Basketbolda farkı açtığınız zaman rakibinizi maçtan kopartacak öldürücü darbeyi indiremiyorsanız bir şekilde onları maça davet ediyorsunuz demektir.

Biz de farkı 15 sayılara kadar çıkartmamıza rağmen Beşiktaş Cola Turka'yı maça davet ettik ve onlar da seyircileriyle birlikte maça ortak oldular. Son çeyrekte 26 sayı yediğimizi hatırlatmakta fayda var. Maç sonunda Beşiktaş Cola Turka geri geldiği maçta yaptığı iki hata nedeniyle galibiyeti kaçırdı.

Son çeyrek hariç fena oynamadığımız maçı kazanmamız önemliydi. Bu tarz geri dönüşlerde bir şekilde maça tutunup, galibiyeti kazanmak önemli. Öyle ya da böyle bunu başardık.

Takımımızı hemen asıp kesmenin bir mantığı yok zira böyle kazalara uğramak çok normal. Maçı kayıpsız geçmek bizim adımıza daha önemli. Oktay Hoca maç sonrası gerekeni yapmıştır zaten.

Bu maçın yıldızı 22 sayı - 6 ribauntla Ermal Kuqo oldu. Her ne kadar ribauntlara yansımasa da pota altında zayıf olan rakibimize karşı çok iyi üstünlük kurdu.

Joshua Shipp bu maçta da 6 sayı - 8 ribaunt - 4 asist - 5 top çalmayla hem hücuma hem savunmaya katkı verdi. All-around bir performans sayılabilir.

Son olarak Haluk Yıldırım'a özel bir yer açmak gerekir. Sezon başında transferine karşı çıkan bir insan olarak son dönemde göstermiş olduğu performans karşısında önünde saygıyla eğiliyorum.
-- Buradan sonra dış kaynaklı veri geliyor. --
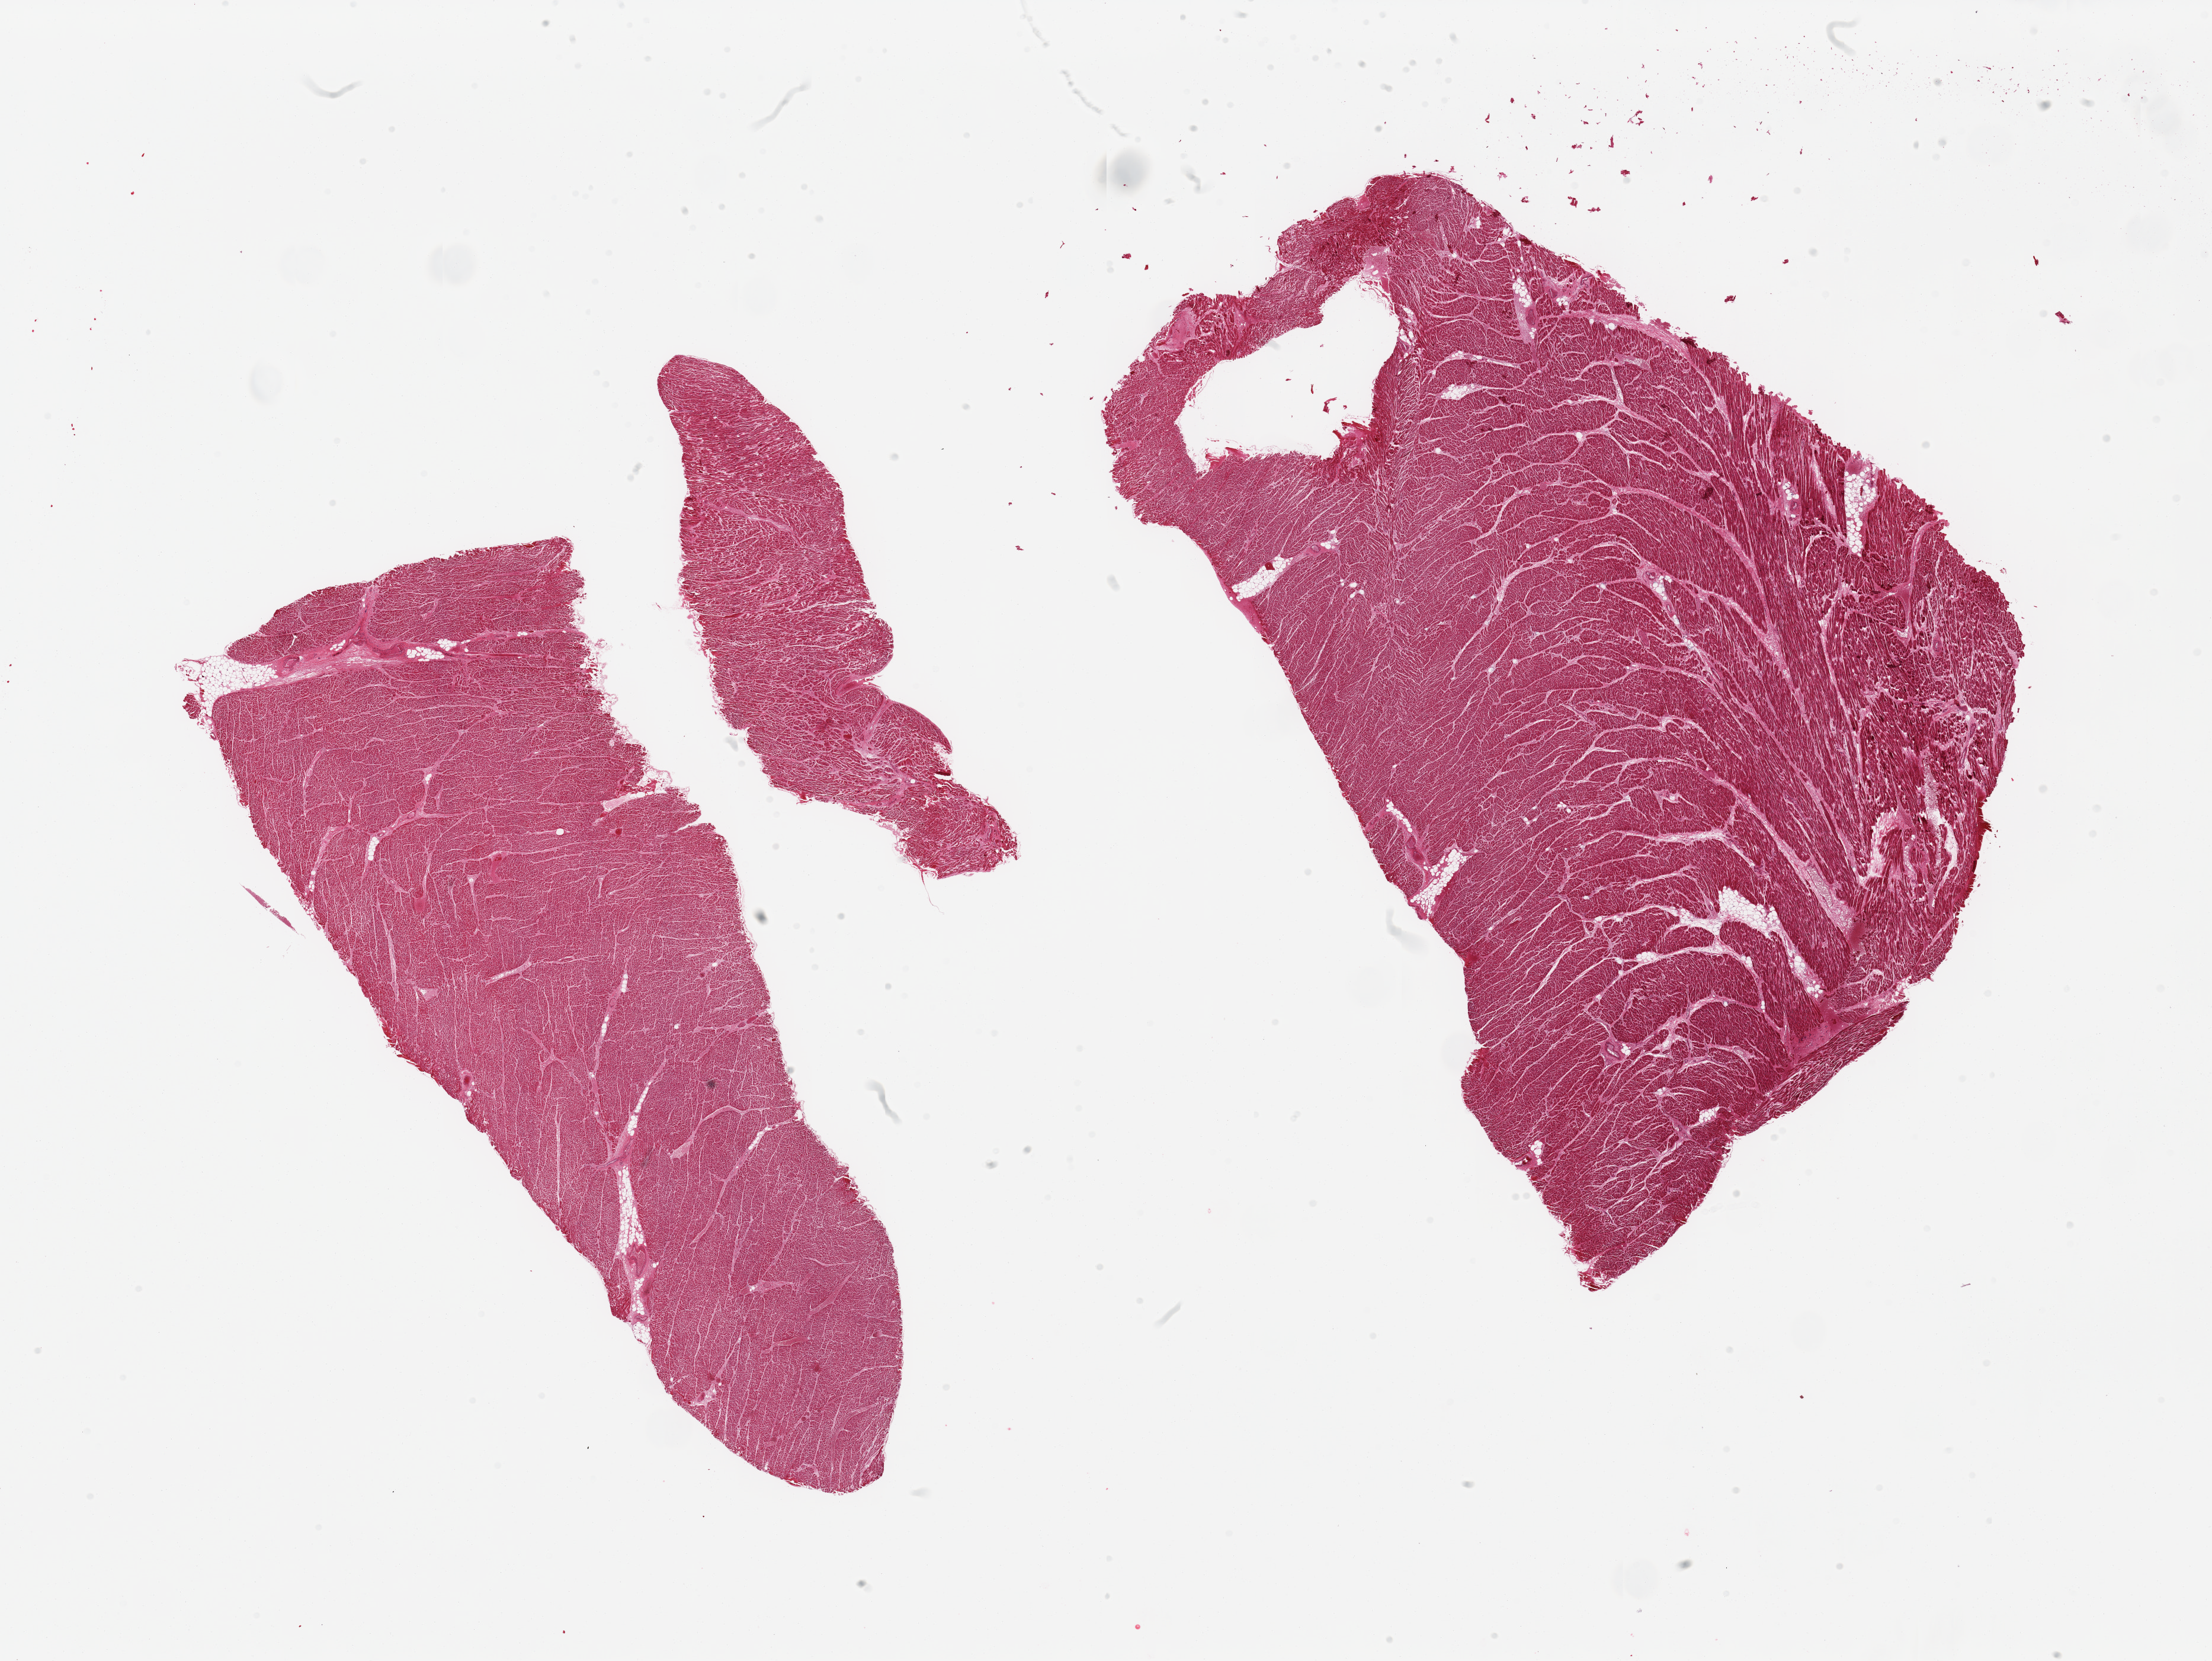
Digitized haematoxylin and eosin-stained section, a low-resolution overview of the entire scanned area, about 29.5 x 22.2 mm (from a 20x scan), PAXgene-fixed paraffin-embedded (PFPE) section, target tissue: heart, donor tissue sample. Male donor.
* review note (as recorded): 2 pieces, minimal interstitial fibrosis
Bu maçta da gönderdiği üç adet üç sayılık atışı da sayıya çevirmesi bizim açımızdan önemliydi.

İstatistikler:



Takımımızın performansı ister istemez onlardan büyük başarılar beklememize sebep oluyor fakat ayaklarımızın biraz yere basması lazım.

Oktay Hoca'nın ısrarla vurgulamaya çalıştığı konuyu hatırlatalım: "Bu sezon güzel basketbol oynamak istiyoruz." Kısacası hocamız, teknik ekip, oyuncularımız ve şube yöneticileri başarıdan ziyade sistemin oturmasına önem veriyorlar. Bu süreç içerisinde iniş-çıkışlar yaşamamız oldukça doğal. Yapmamız gereken takımımızın oynadığı basketboldan keyif aldığını görmek, onlardan keyif almak ve avuçlarımız patlayana kadar onları alkışlamak. Bu sezon gelecek başarı pastanın kreması olacaktır.

Başarıyı pastanın kendisi olarak görmek istiyorsak en azından bu sezon sonuna kadar bekleyip, yeni sezonda uygun şartlarda bu isteğimizi dile getirmemiz gerekiyor.

Hüseyin kardeşim ya da ben Olin Edirne maçı öncesi mutlaka bir yazı hazırlarız fakat takımımız için önemli bir psikolojik test olduğunu söylemek gerekir zira bizim kadar kaliteli kadroları olmasa da rakipleri için sinir bozucu bir takım haline dönüşebiliyorlar. Detayları Olin Edirne değerlendirmesine saklayalım.

Lütfen Olin Edirne maçında Aslanlarımızı yalnız bırakmayalım. Onlar bu desteği hakediyorlar.